STUDY TEXT:
*** Begin section ***

Renal Carcinoma Associated With Xp11.2 Translocation
Xp11.2 RCC is a rare but also likely underdiagnosed subtype of RCC. It was first recognized in children and is described in the 2004 WHO classification. These tumors are part of the family of microphthalmia transcription factor (MITF)-associated tumors and are characterized by chromosome translocations involving Xp11.2, which results in a gene rearrangement involving the TFE3 gene.1,2 A genome-wide analysis using RNA and exome sequencing identified 3 novel MITF/TFE partners involved in RNA splicing, expanding the spectrum of translocations associated with this disease.34 The study also revealed mutations in chromatin remodeling genes.In general, Xp11.2 RCCs typically have heterogeneous morphologic features, including a nested to papillary architecture, clear to granular/eosinophilic cytology, and voluminous cytoplasm.1,35 Although there can be issues with sensitivity, nuclear immunoreactivity for the transcription factor E3 (TFE3) protein is relatively specific for Xp11.2 translocation RCC.35,36 Of note, TFE3 can be positive in alveolar soft part sarcoma, which shares the same translocation. In the absence of a conventional karyotype and a reliable TFE3 antibody, fluorescence in situ hybridization can be performed in formalin-fixed, paraffin-embedded tissue to confirm the diagnosis.36 Elevations in baculoviral IAP repeat-containing protein 7 (BIRC7) expression were observed in the majority of Xp11.2 RCC in 1 cohort, which may be useful in the diagnosis of all MITF family members.9
Xp11.2 RCC seems to be more indolent in children and adolescents, even when diagnosed at an advanced stage.37,38 In contrast, this subtype tends to be more clinically aggressive in adults (with a greater proportion of middle-aged females being affected), and generally presents at an advanced stage (III or IV) with a tendency toward lymph node metastases.39,40
Sarcomatoid Component
Sarcomatoid differentiation in RCC is not a distinct histologic subtype, but rather a pathologic feature that can be observed in any RCC subtype. The histologic characteristics are similar to many other high-grade sarcomas, and include spindle-like cells, high cellularity, cellular atypia, increased mitotic activity, and necrosis.41 The presence of paired box gene 8 (PAX8) in the spindle cell component can help confirm the diagnosis of a poorly differentiated RCC.42 A sarcoma involving or adjacent to the kidney also should be excluded in the absence of an underlying well-differentiated RCC. The presence of sarcomatoid features in RCC portends an aggressive clinical course and is an independent predictor of poor survival.41 Although the frequency varies by stage, most series report a 5% incidence of sarcomatoid features in RCC.41,43 Patients whose primary tumor has no more than 25% to 30% of sarcomatoid features may have a better prognosis than those whose primary tumor has a higher percentage.44,45 Higher percentages also may predict a greater chance of systemic disease.44,45 RNA sequencing of adjacent clear cell and sarcomatoid components has revealed increases in proliferation pathways and aurora kinase–dependent activation of the mTOR pathway in the sarcomatiod tissue.46 The latter finding may have therapeutic implications, given the approved mTOR inhibitors for RCC.

*** End section ***

ASSIGNED TASK 1:
Answer these from the renal carcinoma text:
(a) Which year's WHO classification describes Xp11.2 RCC?
(b) What incidence of sarcomatoid features do most series report in RCC?
(c) Which protein in the spindle cell component can help confirm a poorly differentiated RCC?
ASSIGNED TASK 2: Continue the renal carcinoma text, picking up right after its last sentence.
The rows have nothing to do with this work.

EXTRACTED INFORMATION:
*** Begin section ***

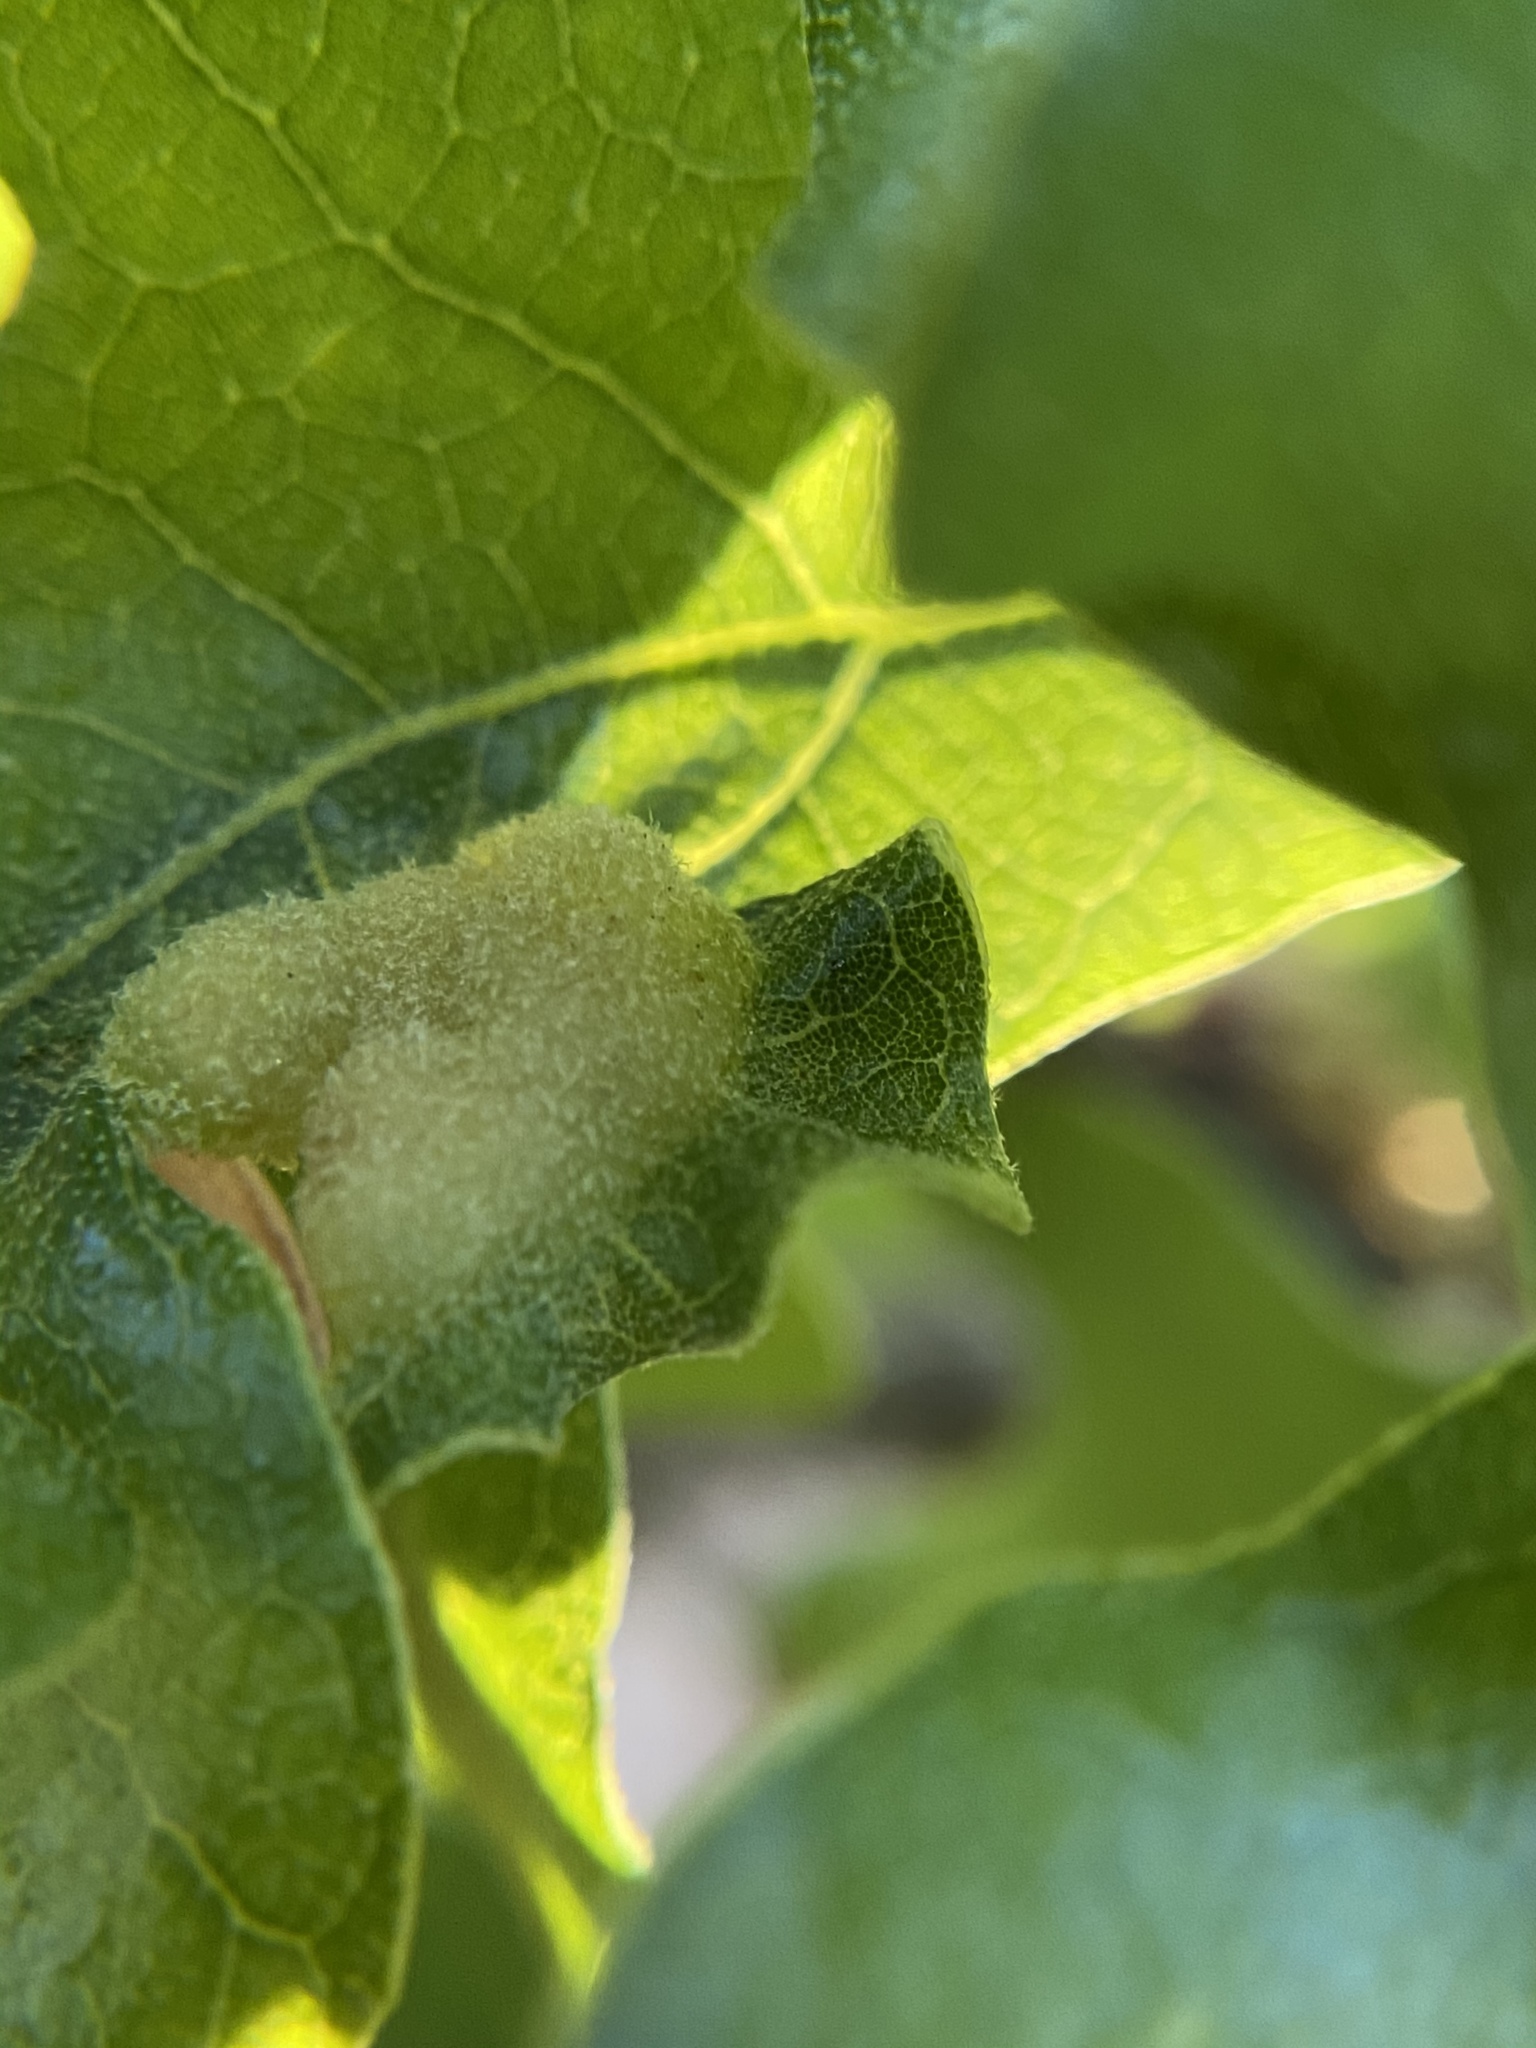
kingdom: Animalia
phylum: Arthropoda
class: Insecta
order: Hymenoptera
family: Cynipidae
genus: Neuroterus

*** End section ***
*** Begin section ***

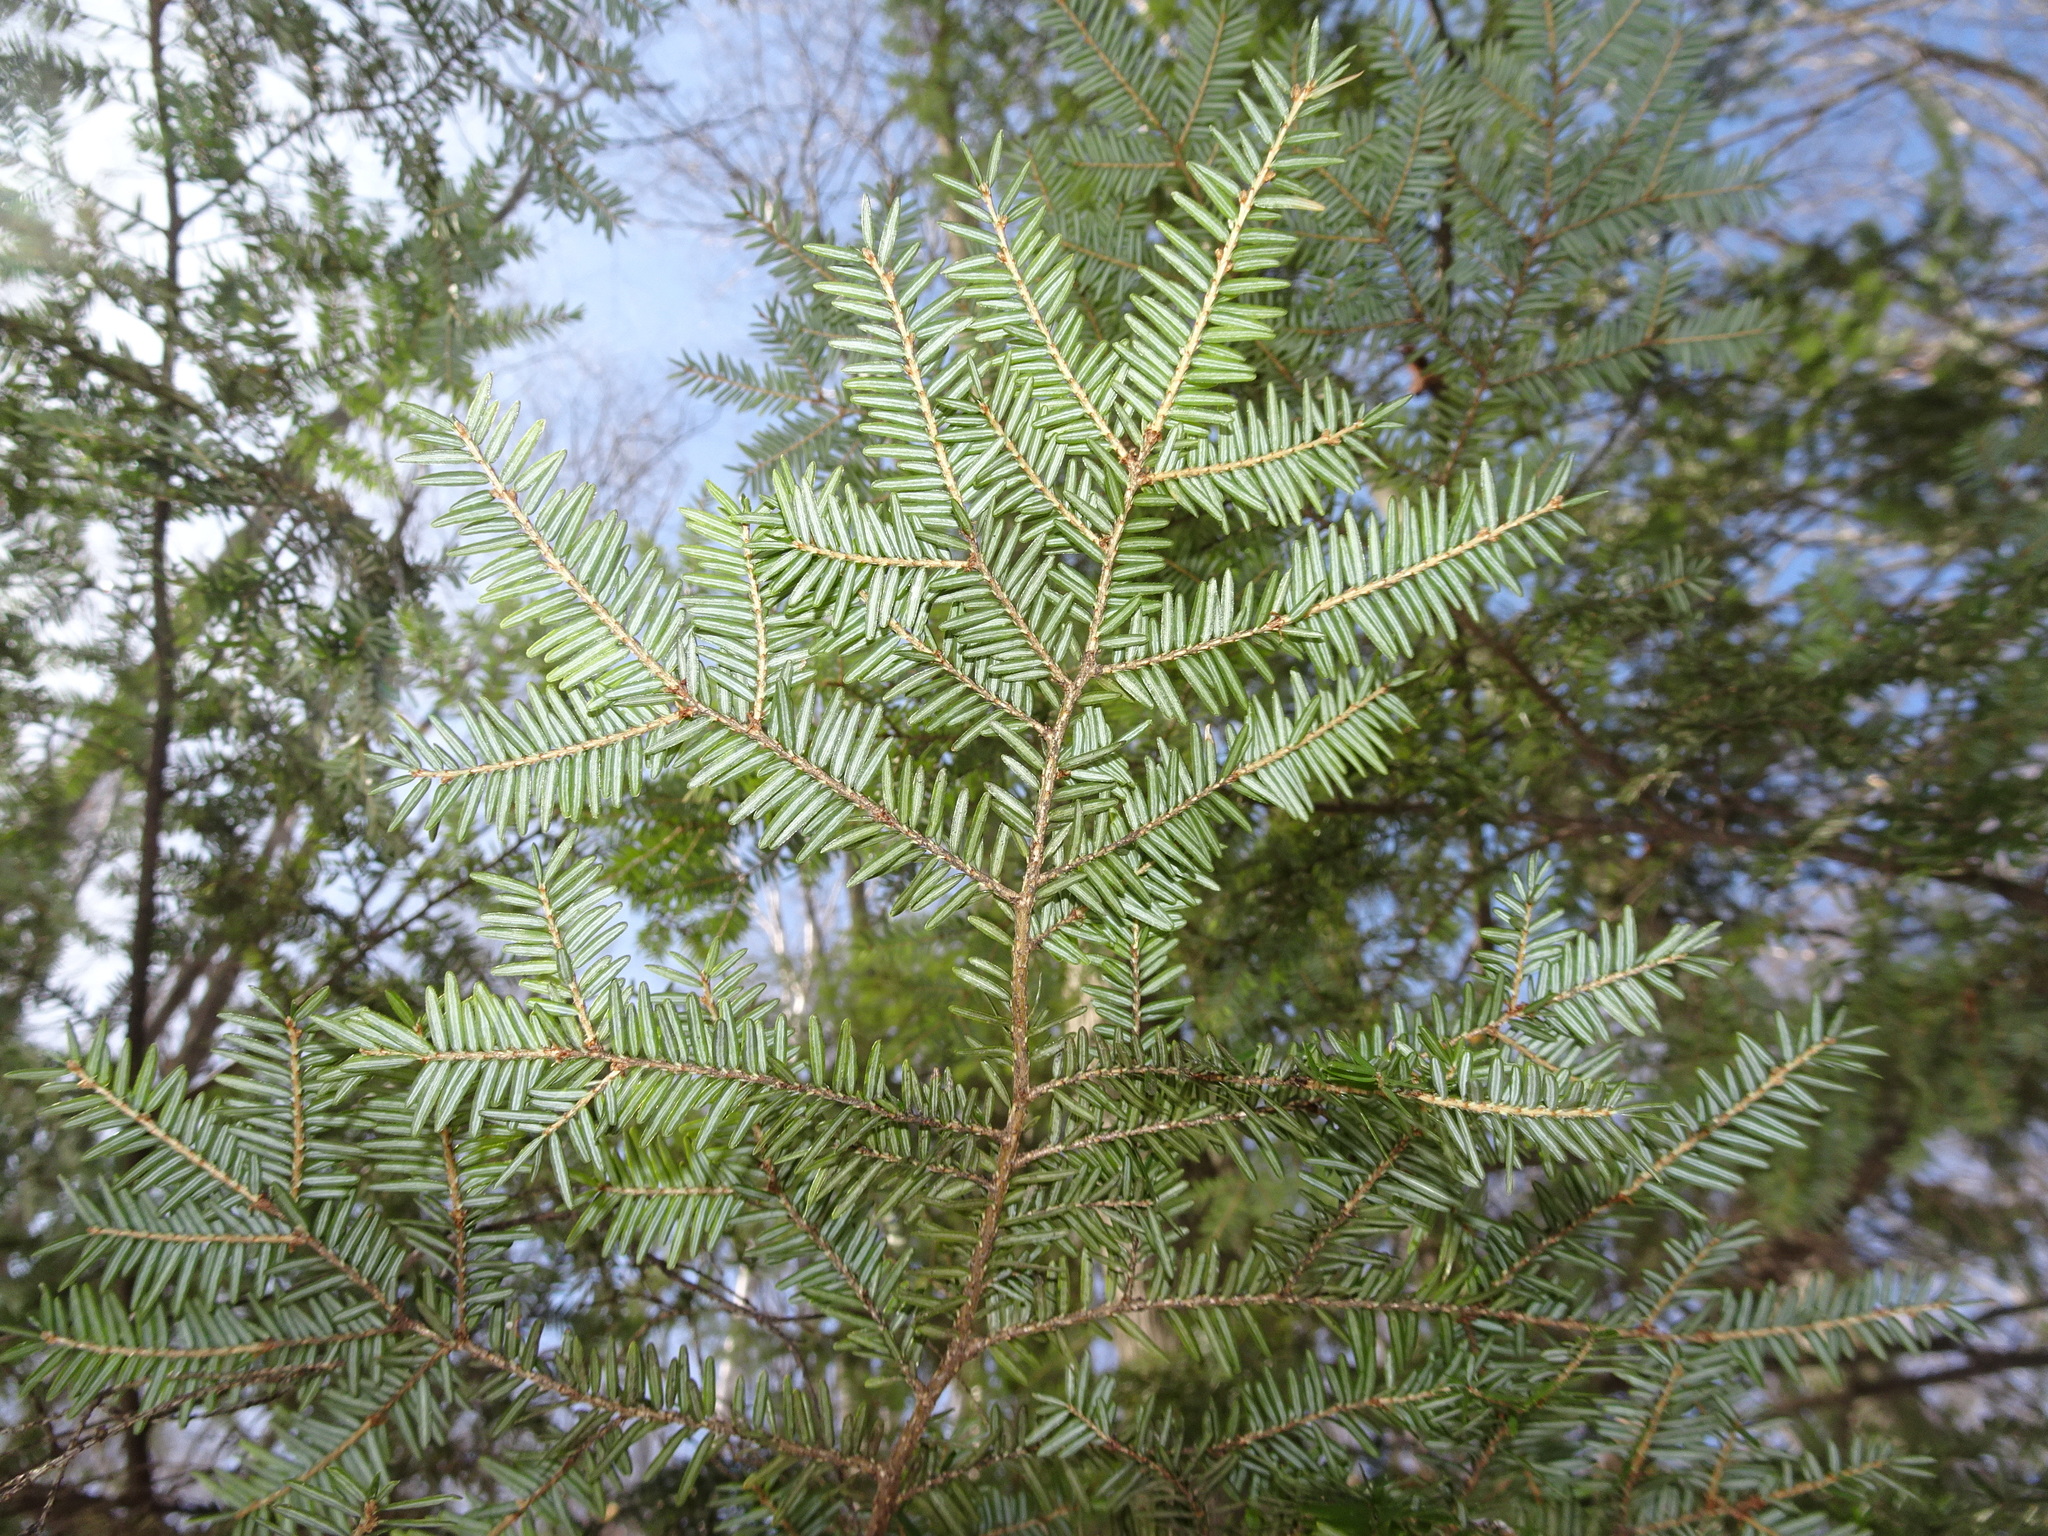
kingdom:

*** End section ***

EXPECTED OUTPUT 1:
(a) 2004
(b) 5%
(c) Paired box gene 8 (PAX8)

EXPECTED OUTPUT 2:
Conclusion
In summary, this article reviews the various distinct subtypes of non–clear cell RCC, including: papillary RCC, chromophobe RCC, collecting duct carcinoma, renal medullary carcinoma, and renal carcinoma associated with the Xp11.2 translocation, and describes the classification of sarcomatoid differentiation in RCC. In the second part of this 2-part series, we will focus on the treatment of the different subtypes.
Disclosures
Drs Valenca and Hirsch have declared no financial conflicts of interest. Dr Choueiri has served on the advisory boards of Novartis, Pfizer, GlaxoSmithKline, Merck, Bristol-Myers Squibb, and Bayer. Dr Harshman has served on the advisory boards of Genentech, Bristol-Myers Squibb, Aveo, and Pfizer, and receives research funding or support from Pfizer and Medivation.